I will start counting down now until someone gets upset that I said that...

It makes no difference when using a mortise chisel. If you are the type who like to spend an hr on a single mortise by drilling and paring then a double gauge is needed for consistent layout lines.

Again start the count down because I believe very few realize drilling is a time killer and waste of energy.


----------



## Billy De (Jul 19, 2009)

Either way you must be certain to reference the face side in all instances of marking.

Preach the word brother face side, face edge.


----------



## calwilliams63 (Dec 17, 2008)

Firemedic, I actually live about 25 minutes from Alf and have met him numerous times and have even been out to his shop. He is another great guy I have met while going to MASW. As far as the M&Ts go, I took Marc Adams' joinery class 3 or 4 years ago and we cut M&Ts about every way that you could imagine. I by no means am an expert but I did learn the way I like to cut my mortises and that's at the mortiser  I own a woodworking business and build custom cabinets and furniture so a lot of what I do I can just use my Domino for speed sake since time is money. Marc Adams always says "layout is everything" and that's the truth. You can cut M&Ts anyway you want as long as you have them laid out properly. I'm sure Alf would frown upon it if I were to bring my Domino to class. Lol!!! This being a period piece of furniture though I really want to construct it with traditional joinery anyhow. Back to the mortising gauge I was just kinda curious as to which one most people like to use. I like the idea of being able to scribe both sides of the mortise at the same time so I'll probably buy the Veritas one.


----------



## rb61 (Nov 25, 2013)

[/QUOTE]I think this one is interesting. I do not own this, but it looks handy to be able to mark both sides of the mortise in one pass.

http://www.leevalley.com/US/Wood/page.aspx?p=67466&cat=1,42936[/QUOTE]


Instruction sheet states that user should cut one line at a time. 

I really like this tool, but set up for mortises requires that the user clamp the mortise chisel to a surface to adjust mortise width. I am sure I will find a way to streamline the process.


----------



## Wema826 (Jul 22, 2012)

firemedic said:


> Great, that should be an excellent class. I have not met the man but John, Wema826, has been to his shop a few times and told me all about it in an excited little school girl tone, lol... sorry John, your cover is blown.


yeah yeah yeah, Alf is a great man. His lumber supply is what gave me the school girl grins tho..... my god that man has some serious wood!!!


----------



## Wema826 (Jul 22, 2012)

Cal you must be in my neck of the woods so to speak. Where ya located? I live in Carthage / Gordonsville Area.


----------



## calwilliams63 (Dec 17, 2008)

Wema826 said:


> Cal you must be in my neck of the woods so to speak. Where ya located? I live in Carthage / Gordonsville Area.

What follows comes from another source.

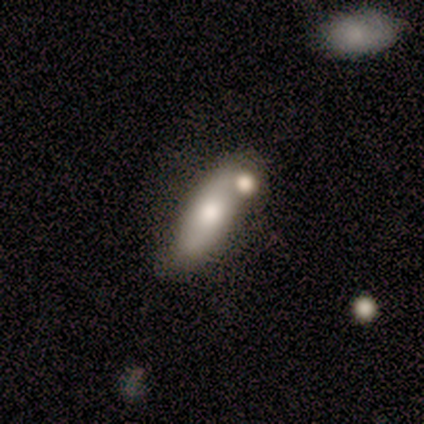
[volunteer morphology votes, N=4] Volunteers were most divided on "bar" (2-way tie): weak: 50%, no: 50%, strong: 0%; "bulge size" (2-way tie): large: 50%, moderate: 50%, dominant: 0%, small: 0%, none: 0%. More confident: edge-on disk — no (100%); spiral arms — no (100%); merging — merger (100%); smooth or featured — featured or disk (50%).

Yeah, that's not to far from me. I live in Murfreesboro.


----------



## calwilliams63 (Dec 17, 2008)

Wema826 said:


> yeah yeah yeah, Alf is a great man. His lumber supply is what gave me the school girl grins tho..... my god that man has some serious wood!!!


Hahahahaha........ Lol!!!


----------



## firemedic (Dec 26, 2010)

Wema826 said:


> yeah yeah yeah, Alf is a great man. His lumber supply is what gave me the school girl grins tho..... my god that man has some serious wood!!!


:laughing:


----------